■ **Challenge 1**:
In the passage below about seeing the moon on an early commute, how long is the drive to work?
■ **Challenge 2**:
Write what comes next in the passage below about the moon on an early-morning drive, picking up after its final sentence.

■ **Passage to read**:
+++++
The moon, though, is the heavenly body that greets me every morning when I leave for work at 4:00 or 5:00 a.m. Sometimes it is hidden by clouds, sometimes it is a little sliver of a moon, but other times, like yesterday, it is big and bright, if somewhat lopsided, in clear skies. I just had to stop and take a picture of it. How tiny it looks in the picture, and how big it looked in the sky!

My commute to work along the coast of Maine is understandably a winding one. It’s only about 20 minutes of driving, but the road twists and turns so that one minute, the moon is on my right, seemingly high up in the sky, then the moon disappears altogether until it pops up on my left, maybe looking lower near the horizon. I never know where it will turn up next, but I get the sensation it is playing a game with me. At times it feels as if everyone in the world is still asleep, but the moon sees me and I see the moon, and maybe we are the only two creatures awake.
+++++
■ **Spatial reasoning records**:

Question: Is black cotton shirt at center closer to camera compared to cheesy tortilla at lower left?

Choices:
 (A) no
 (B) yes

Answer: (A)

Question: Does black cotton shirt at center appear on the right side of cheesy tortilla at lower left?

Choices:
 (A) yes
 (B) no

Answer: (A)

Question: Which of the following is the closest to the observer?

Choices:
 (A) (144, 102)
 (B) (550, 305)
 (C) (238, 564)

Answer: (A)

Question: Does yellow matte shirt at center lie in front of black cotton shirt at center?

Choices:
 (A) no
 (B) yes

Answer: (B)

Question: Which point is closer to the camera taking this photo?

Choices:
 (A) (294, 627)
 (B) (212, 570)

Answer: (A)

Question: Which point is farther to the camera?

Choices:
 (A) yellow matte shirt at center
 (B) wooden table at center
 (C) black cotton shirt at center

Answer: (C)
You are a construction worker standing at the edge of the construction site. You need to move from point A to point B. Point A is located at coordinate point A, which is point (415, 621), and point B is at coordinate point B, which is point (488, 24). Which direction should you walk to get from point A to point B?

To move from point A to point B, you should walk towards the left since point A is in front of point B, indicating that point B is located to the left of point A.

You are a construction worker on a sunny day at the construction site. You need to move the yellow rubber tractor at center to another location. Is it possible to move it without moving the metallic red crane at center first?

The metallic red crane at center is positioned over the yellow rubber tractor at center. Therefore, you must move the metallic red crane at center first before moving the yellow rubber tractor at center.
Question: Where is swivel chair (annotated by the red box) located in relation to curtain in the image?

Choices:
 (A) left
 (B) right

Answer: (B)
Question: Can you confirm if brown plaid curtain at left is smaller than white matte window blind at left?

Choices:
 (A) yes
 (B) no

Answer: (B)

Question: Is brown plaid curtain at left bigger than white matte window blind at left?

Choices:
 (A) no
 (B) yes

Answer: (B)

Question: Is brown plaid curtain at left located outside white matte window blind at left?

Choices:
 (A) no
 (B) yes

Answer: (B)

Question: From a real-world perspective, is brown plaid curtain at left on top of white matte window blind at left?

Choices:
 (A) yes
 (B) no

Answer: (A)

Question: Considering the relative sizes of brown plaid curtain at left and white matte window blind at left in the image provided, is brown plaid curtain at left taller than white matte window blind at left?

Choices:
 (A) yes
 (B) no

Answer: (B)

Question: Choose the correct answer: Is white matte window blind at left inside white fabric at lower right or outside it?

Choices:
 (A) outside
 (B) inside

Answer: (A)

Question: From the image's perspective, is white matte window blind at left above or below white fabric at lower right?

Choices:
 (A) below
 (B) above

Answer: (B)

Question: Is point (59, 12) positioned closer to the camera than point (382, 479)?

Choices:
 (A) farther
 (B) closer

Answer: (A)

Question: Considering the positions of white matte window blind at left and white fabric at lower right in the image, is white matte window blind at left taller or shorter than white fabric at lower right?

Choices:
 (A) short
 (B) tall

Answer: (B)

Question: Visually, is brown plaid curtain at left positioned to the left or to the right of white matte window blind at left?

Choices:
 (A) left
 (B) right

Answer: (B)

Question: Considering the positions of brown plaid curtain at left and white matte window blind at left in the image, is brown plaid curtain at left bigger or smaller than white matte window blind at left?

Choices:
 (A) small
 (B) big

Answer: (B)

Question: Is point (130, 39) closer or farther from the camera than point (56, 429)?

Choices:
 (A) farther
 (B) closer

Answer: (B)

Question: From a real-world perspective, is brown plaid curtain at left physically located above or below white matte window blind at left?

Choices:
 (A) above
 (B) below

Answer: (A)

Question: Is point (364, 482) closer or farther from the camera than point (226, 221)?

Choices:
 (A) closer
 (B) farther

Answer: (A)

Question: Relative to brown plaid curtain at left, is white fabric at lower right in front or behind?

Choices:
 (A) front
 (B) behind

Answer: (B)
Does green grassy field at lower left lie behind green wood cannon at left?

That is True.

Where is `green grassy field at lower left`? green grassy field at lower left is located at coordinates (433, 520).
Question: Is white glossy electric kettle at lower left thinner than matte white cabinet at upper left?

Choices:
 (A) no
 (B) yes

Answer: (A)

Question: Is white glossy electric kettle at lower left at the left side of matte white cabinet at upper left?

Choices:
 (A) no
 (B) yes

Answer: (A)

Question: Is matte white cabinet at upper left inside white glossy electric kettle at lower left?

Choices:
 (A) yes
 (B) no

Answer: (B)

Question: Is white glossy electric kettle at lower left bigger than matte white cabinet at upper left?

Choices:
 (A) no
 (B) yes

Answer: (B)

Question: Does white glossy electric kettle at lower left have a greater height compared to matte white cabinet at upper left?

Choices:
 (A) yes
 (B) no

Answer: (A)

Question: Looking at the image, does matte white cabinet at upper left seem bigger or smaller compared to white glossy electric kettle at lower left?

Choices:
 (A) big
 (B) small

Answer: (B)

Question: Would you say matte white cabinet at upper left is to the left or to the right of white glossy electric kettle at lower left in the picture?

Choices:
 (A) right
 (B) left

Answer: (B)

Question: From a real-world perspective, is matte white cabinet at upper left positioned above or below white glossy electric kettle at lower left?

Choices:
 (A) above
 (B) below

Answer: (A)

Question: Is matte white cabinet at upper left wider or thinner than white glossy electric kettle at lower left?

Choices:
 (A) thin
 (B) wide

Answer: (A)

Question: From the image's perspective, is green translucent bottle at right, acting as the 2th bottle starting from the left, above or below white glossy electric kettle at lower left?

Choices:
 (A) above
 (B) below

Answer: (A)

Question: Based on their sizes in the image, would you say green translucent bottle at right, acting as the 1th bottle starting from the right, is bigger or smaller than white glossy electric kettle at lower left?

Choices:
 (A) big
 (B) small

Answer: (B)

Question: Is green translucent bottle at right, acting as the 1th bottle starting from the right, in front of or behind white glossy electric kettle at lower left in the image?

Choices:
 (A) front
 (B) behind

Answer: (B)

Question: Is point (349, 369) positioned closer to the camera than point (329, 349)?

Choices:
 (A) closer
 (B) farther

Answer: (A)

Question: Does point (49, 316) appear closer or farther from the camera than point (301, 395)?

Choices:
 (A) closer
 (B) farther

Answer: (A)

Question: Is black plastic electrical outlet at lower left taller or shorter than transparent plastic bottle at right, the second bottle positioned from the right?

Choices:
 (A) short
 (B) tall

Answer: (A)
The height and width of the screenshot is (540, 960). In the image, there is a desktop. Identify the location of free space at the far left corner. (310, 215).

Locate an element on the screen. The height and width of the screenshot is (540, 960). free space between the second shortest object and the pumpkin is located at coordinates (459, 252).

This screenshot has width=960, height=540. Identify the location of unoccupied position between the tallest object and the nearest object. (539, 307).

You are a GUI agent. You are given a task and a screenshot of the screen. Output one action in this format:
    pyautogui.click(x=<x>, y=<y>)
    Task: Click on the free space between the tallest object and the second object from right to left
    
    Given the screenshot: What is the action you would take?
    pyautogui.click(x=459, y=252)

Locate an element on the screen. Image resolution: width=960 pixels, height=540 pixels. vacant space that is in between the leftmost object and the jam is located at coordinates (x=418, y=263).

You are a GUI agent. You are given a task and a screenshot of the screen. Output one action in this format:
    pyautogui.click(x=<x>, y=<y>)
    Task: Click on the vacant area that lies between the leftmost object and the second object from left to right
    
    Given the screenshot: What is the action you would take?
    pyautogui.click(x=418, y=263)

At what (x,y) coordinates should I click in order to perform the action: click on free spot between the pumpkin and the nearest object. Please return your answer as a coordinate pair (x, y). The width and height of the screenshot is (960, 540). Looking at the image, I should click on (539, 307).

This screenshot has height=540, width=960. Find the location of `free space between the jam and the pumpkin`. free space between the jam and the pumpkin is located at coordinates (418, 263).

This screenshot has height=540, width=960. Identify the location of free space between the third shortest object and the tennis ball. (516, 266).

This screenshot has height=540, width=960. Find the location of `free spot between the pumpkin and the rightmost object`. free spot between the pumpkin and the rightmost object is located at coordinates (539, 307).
+++++
■ **Answer 1**:
About 20 minutes.

■ **Answer 2**:
That bond has been intensified when I think about the lessons the moon teaches me. For one thing, it teaches me to keep things in perspective. I know in my brain that when the moon looks bigger or smaller or assumes a different shape that it really hasn’t changed size; it is just my way of looking at it. I also know that because it has no natural “glow,” and its shine is the reflection of the sun, that means the sun is shining somewhere, even while we are encased in darkness. (I have posted before that I have a strange way of looking at tragedy and happiness - that if I am attending a funeral, I still note the probability of someone getting married somewhere at the same time, and on days when I am overjoyed and feeling deliriously happy, I am tempered by the fact that somewhere someone has lost a loved one to an accident or illness.) Next, the moon teaches me about constancy and faithfulness. I know that even if I can’t see the moon, and the moon can’t see me, it’s still there, making its daily rounds. Even while it seems to be an inactive satellite, we know of the power it has on our tides, so it is an important player for the fishermen here along the coast, indeed, for our entire planet.

Finally, the hide-and-seek dance the moon plays with me five mornings every week reminds me that things are not always what they seem to be, and as in its changing size and “glow,” the eye can deceive. I can’t definitely say whether the moon is male or female - Francis of Assisi defined “Brother Son, Sister Moon,” yet the Man in the Moon theory just adds to that endless speculation.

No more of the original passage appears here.